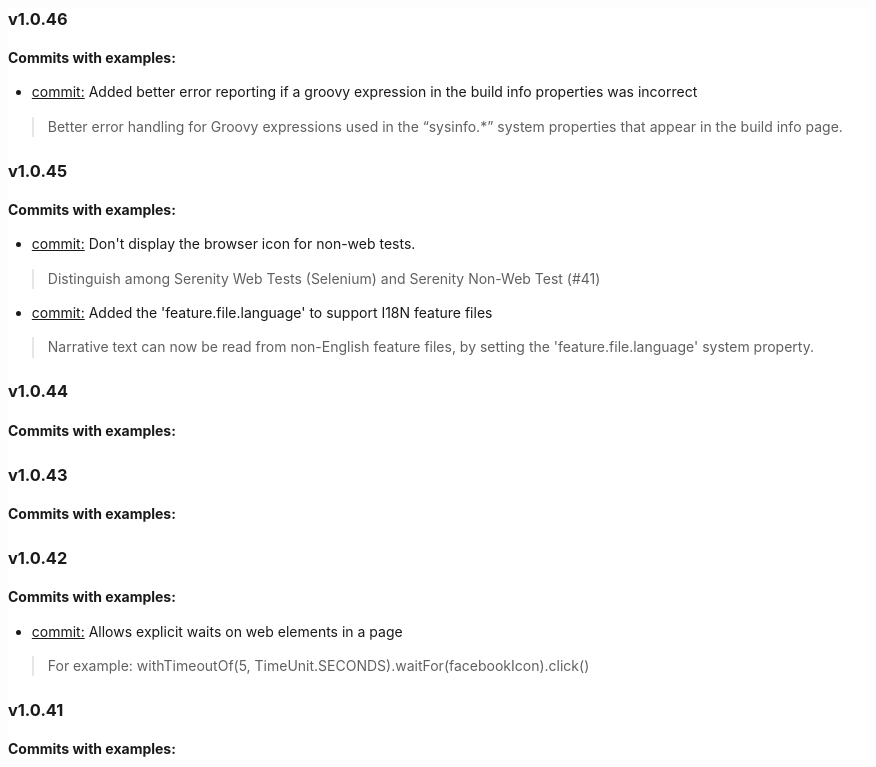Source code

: 

### v1.0.46
**Commits with examples:**






* [commit:](https://github.com/serenity-bdd/serenity-core/commit/5205c75874d5344) Added better error reporting if a groovy expression in the build info properties was incorrect 

 > Better error handling for Groovy expressions used in the “sysinfo.*” 
 > system properties that appear in the build info page. 


### v1.0.45
**Commits with examples:**



* [commit:](https://github.com/serenity-bdd/serenity-core/commit/42884b1685a5b2d) Don&#39;t display the browser icon for non-web tests. 

 > Distinguish among Serenity Web Tests (Selenium) and Serenity Non-Web Test (#41) 




* [commit:](https://github.com/serenity-bdd/serenity-core/commit/4e17cef7fc39428) Added the &#39;feature.file.language&#39; to support I18N feature files 

 > Narrative text can now be read from non-English feature files, by setting the &#39;feature.file.language&#39; system property. 




### v1.0.44
**Commits with examples:**





### v1.0.43
**Commits with examples:**



### v1.0.42
**Commits with examples:**

* [commit:](https://github.com/serenity-bdd/serenity-core/commit/33ff1a16031cb98) Allows explicit waits on web elements in a page 

 > For example: 
 > withTimeoutOf(5, TimeUnit.SECONDS).waitFor(facebookIcon).click() 


### v1.0.41
**Commits with examples:**
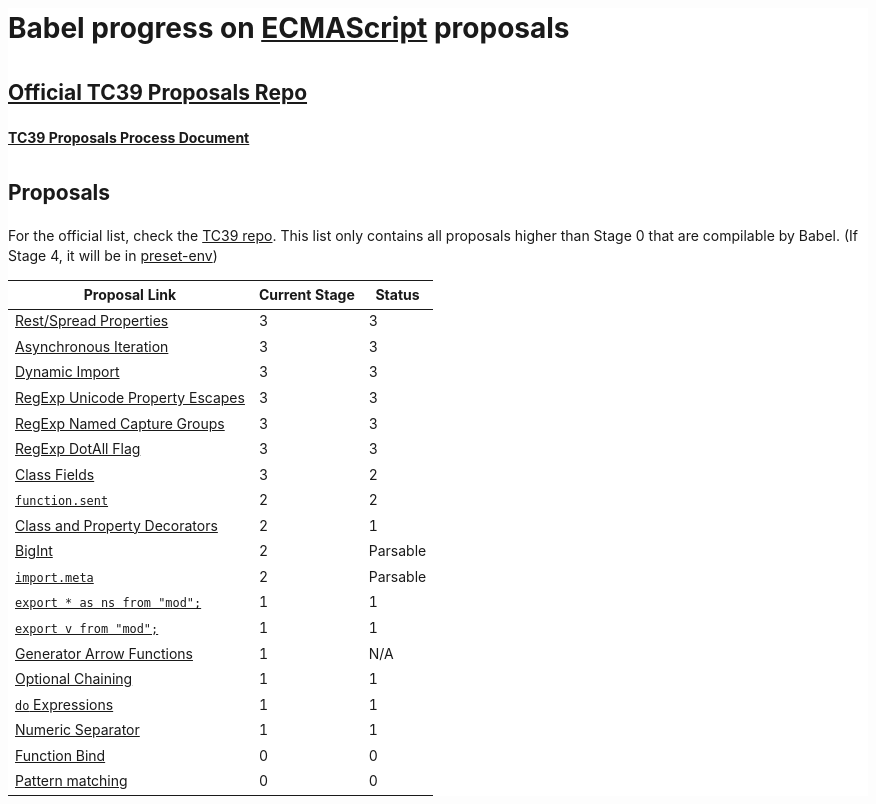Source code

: # Babel progress on [ECMAScript](https://github.com/tc39/ecma262) proposals
## [Official TC39 Proposals Repo](https://github.com/tc39/proposals)
#### [TC39 Proposals Process Document](https://tc39.github.io/process-document/)

## Proposals

For the official list, check the [TC39 repo](https://github.com/tc39/proposals). This list only contains all proposals higher than Stage 0 that are compilable by Babel. (If Stage 4, it will be in [preset-env](https://github.com/babel/babel/tree/master/packages/babel-preset-env))

| Proposal Link                                                       | Current Stage | Status   |
|---------------------------------------------------------------------|---------------|----------|
| [Rest/Spread Properties](#restspread-properties)                    | 3             | 3        |
| [Asynchronous Iteration](#asynchronous-iteration)                   | 3             | 3        |
| [Dynamic Import](#dynamic-import)                                   | 3             | 3        |
| [RegExp Unicode Property Escapes](#regexp-unicode-property-escapes) | 3             | 3        |
| [RegExp Named Capture Groups](#regexp-named-capture-groups)         | 3             | 3        |
| [RegExp DotAll Flag](#regexp-dotall-flag)                           | 3             | 3        |
| [Class Fields](#class-fields)                                       | 3             | 2        |
| [`function.sent`](#functionsent)                                    | 2             | 2        |
| [Class and Property Decorators](#class-and-property-decorators)     | 2             | 1        |
| [BigInt](#bigint)                                                   | 2             | Parsable |
| [`import.meta`](#importmeta)                                        | 2             | Parsable |
| [`export * as ns from "mod";`](#export-extensions)                  | 1             | 1        |
| [`export v from "mod";`](#export-extensions)                        | 1             | 1        |
| [Generator Arrow Functions](#generator-arrow-functions)             | 1             | N/A      |
| [Optional Chaining](#optional-chaining)                             | 1             | 1        |
| [`do` Expressions](#do-expressions)                                 | 1             | 1        |
| [Numeric Separator](#numeric-separator)                             | 1             | 1        |
| [Function Bind](#function-bind)                                     | 0             | 0        |
| [Pattern matching](#pattern-matching)                               | 0             | 0        |
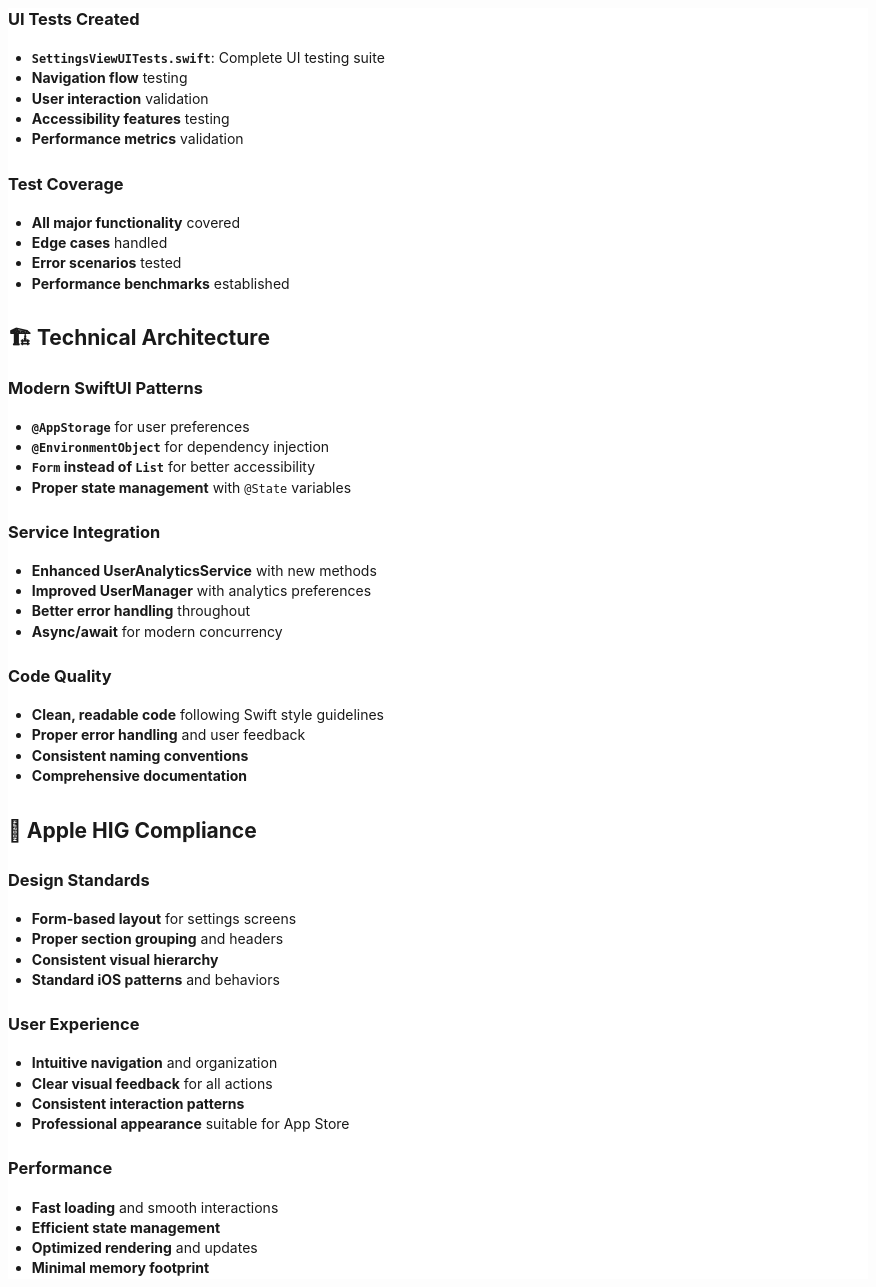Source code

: ### **UI Tests Created**
- **`SettingsViewUITests.swift`**: Complete UI testing suite
- **Navigation flow** testing
- **User interaction** validation
- **Accessibility features** testing
- **Performance metrics** validation

### **Test Coverage**
- **All major functionality** covered
- **Edge cases** handled
- **Error scenarios** tested
- **Performance benchmarks** established

## 🏗️ **Technical Architecture**

### **Modern SwiftUI Patterns**
- **`@AppStorage`** for user preferences
- **`@EnvironmentObject`** for dependency injection
- **`Form` instead of `List`** for better accessibility
- **Proper state management** with `@State` variables

### **Service Integration**
- **Enhanced UserAnalyticsService** with new methods
- **Improved UserManager** with analytics preferences
- **Better error handling** throughout
- **Async/await** for modern concurrency

### **Code Quality**
- **Clean, readable code** following Swift style guidelines
- **Proper error handling** and user feedback
- **Consistent naming conventions**
- **Comprehensive documentation**

## 📱 **Apple HIG Compliance**

### **Design Standards**
- **Form-based layout** for settings screens
- **Proper section grouping** and headers
- **Consistent visual hierarchy**
- **Standard iOS patterns** and behaviors

### **User Experience**
- **Intuitive navigation** and organization
- **Clear visual feedback** for all actions
- **Consistent interaction patterns**
- **Professional appearance** suitable for App Store

### **Performance**
- **Fast loading** and smooth interactions
- **Efficient state management**
- **Optimized rendering** and updates
- **Minimal memory footprint**

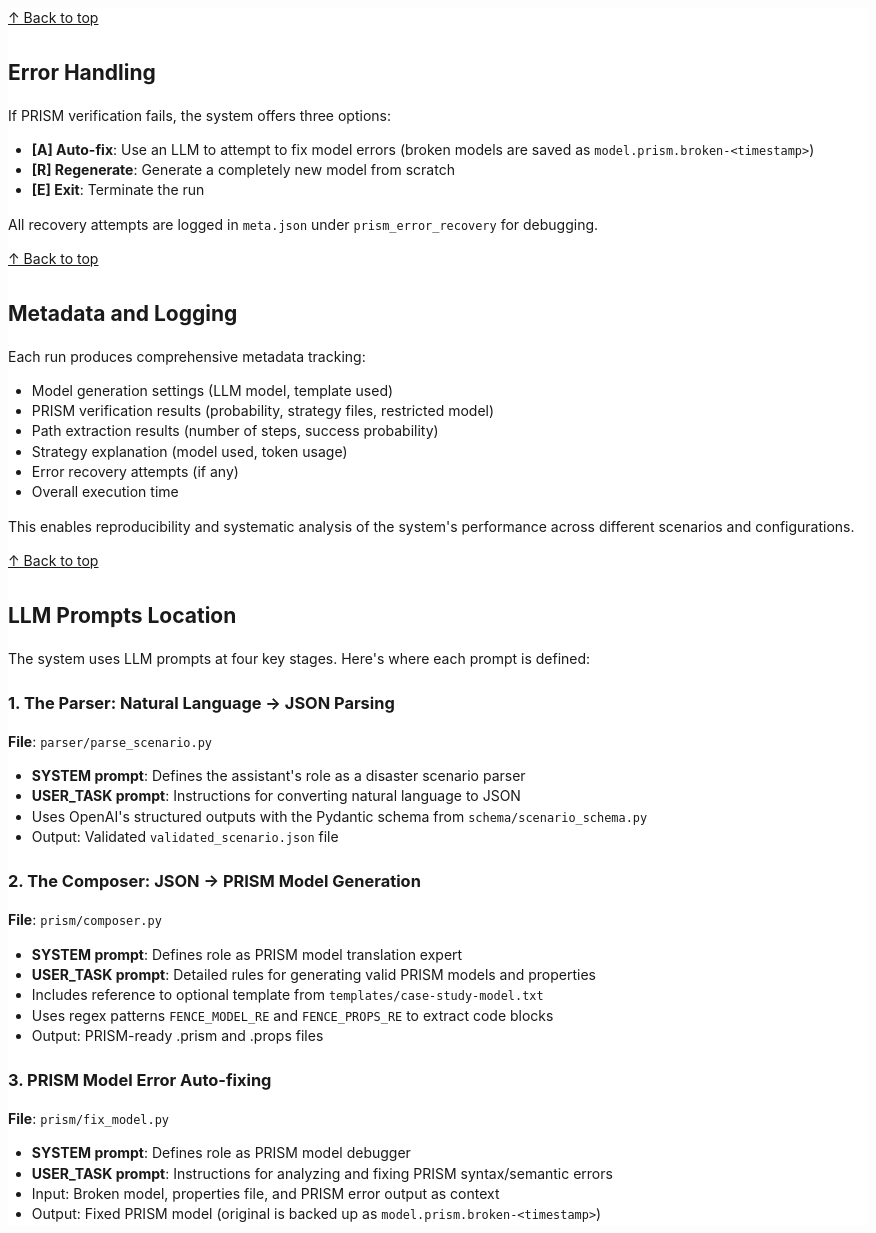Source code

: [↑ Back to top](#nl-prism-pipeline)

## Error Handling

If PRISM verification fails, the system offers three options:
- **[A] Auto-fix**: Use an LLM to attempt to fix model errors (broken models are saved as `model.prism.broken-<timestamp>`)
- **[R] Regenerate**: Generate a completely new model from scratch
- **[E] Exit**: Terminate the run

All recovery attempts are logged in `meta.json` under `prism_error_recovery` for debugging.

[↑ Back to top](#nl-prism-pipeline)

## Metadata and Logging

Each run produces comprehensive metadata tracking:
- Model generation settings (LLM model, template used)
- PRISM verification results (probability, strategy files, restricted model)
- Path extraction results (number of steps, success probability)
- Strategy explanation (model used, token usage)
- Error recovery attempts (if any)
- Overall execution time

This enables reproducibility and systematic analysis of the system's performance across different scenarios and configurations.

[↑ Back to top](#nl-prism-pipeline)

## LLM Prompts Location

The system uses LLM prompts at four key stages. Here's where each prompt is defined:

### 1. The Parser: Natural Language → JSON Parsing
**File**: `parser/parse_scenario.py`
- **SYSTEM prompt**: Defines the assistant's role as a disaster scenario parser
- **USER_TASK prompt**: Instructions for converting natural language to JSON
- Uses OpenAI's structured outputs with the Pydantic schema from `schema/scenario_schema.py`
- Output: Validated `validated_scenario.json` file

### 2. The Composer: JSON → PRISM Model Generation
**File**: `prism/composer.py`
- **SYSTEM prompt**: Defines role as PRISM model translation expert
- **USER_TASK prompt**: Detailed rules for generating valid PRISM models and properties
- Includes reference to optional template from `templates/case-study-model.txt`
- Uses regex patterns `FENCE_MODEL_RE` and `FENCE_PROPS_RE` to extract code blocks
- Output: PRISM-ready .prism and .props files

### 3. PRISM Model Error Auto-fixing
**File**: `prism/fix_model.py`
- **SYSTEM prompt**: Defines role as PRISM model debugger
- **USER_TASK prompt**: Instructions for analyzing and fixing PRISM syntax/semantic errors
- Input: Broken model, properties file, and PRISM error output as context
- Output: Fixed PRISM model (original is backed up as `model.prism.broken-<timestamp>`)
________________
WHAT IS EXPECTED:
Every line above that has the string "feedback" needs to be copied.

WRITTEN ANSWER:
- **Proper error handling** and user feedback
- **Clear visual feedback** for all actions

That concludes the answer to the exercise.